Jenaé Elizabeth, founder of Dance Dynamix, with students. Photo courtesy of Elizabeth

No doubt turning the dream of owning a dance company into a fully operational business is a tough feat. From finding studio space, marketing, securing funding and more, it can all be very daunting. The challenge of taking a dance-related business to new heights can be even greater if you are a person of color. However, it's not impossible. According to the 2012 census, there are 27.6 million businesses in the United States, and only 2.6 million are black-owned. In honor of Black History Month, DT spoke with several black-owned dance studios and companies and asked them to reflect on the significance race has had on their efforts to run the dance company of their dreams.

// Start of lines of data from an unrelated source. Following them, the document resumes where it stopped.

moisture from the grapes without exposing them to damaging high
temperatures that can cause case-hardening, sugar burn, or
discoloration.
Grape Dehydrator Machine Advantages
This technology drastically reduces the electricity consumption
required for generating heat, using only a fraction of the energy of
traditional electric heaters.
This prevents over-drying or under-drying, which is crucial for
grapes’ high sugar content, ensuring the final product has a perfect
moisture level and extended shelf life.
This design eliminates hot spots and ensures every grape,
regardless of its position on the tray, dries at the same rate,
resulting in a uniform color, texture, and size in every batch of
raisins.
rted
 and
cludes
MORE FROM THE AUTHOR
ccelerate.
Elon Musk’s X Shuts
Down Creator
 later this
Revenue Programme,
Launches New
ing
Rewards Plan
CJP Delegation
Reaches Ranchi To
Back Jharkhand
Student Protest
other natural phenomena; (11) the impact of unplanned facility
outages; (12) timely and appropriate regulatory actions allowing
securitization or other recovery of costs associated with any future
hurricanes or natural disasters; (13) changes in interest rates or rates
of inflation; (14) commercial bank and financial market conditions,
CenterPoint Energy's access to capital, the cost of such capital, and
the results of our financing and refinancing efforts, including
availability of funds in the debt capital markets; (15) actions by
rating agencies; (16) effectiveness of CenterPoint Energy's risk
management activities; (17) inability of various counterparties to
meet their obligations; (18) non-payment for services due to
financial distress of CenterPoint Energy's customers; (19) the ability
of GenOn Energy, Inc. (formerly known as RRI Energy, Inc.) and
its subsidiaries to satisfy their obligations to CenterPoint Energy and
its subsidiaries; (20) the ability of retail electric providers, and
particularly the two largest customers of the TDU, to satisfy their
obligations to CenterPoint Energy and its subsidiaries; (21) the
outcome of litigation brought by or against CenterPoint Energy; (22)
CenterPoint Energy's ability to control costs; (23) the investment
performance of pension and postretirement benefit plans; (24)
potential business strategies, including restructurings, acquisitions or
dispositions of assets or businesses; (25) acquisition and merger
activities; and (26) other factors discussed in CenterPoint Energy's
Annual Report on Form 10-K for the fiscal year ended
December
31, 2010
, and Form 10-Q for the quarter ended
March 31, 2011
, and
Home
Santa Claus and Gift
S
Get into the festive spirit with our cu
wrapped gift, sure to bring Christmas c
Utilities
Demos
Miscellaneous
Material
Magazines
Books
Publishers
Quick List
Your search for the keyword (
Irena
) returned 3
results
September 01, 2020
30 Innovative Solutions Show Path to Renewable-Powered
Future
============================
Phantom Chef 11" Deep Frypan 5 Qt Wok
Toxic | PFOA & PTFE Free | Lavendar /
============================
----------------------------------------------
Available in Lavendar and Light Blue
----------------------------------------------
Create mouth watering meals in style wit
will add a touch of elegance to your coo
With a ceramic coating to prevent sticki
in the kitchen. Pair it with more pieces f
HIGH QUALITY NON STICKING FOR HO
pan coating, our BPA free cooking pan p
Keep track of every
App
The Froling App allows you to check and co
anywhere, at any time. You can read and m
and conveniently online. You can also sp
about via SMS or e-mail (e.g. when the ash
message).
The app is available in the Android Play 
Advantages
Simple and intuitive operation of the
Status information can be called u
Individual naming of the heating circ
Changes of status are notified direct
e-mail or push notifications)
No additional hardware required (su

Tiffany Rea-Fisher, Artistic Director, Elisa Monte Dance, Harlem, New York

Photo courtesy of Rea-Fisher

"I love being a black woman, but being a double minority in a position of power comes with its problems. People can be dismissive and downright cruel. They tend to assume I am the secretary or assistant to those I am with. I feel no shame letting those people know who I am and what my title is. I take my responsibility as a role model for the next generation of dancemakers seriously, so I cannot let others dull my shine. There are lots of assumptions about black-run companies, and I intentionally live in an unapologetic uncategorizable space. People are constantly trying to put my work in boxes and label it as not black enough. However, I believe that those who came before me marched so that I could be a fully realized human being, and not have to limit myself to others' definitions of who I am or what I can be or do."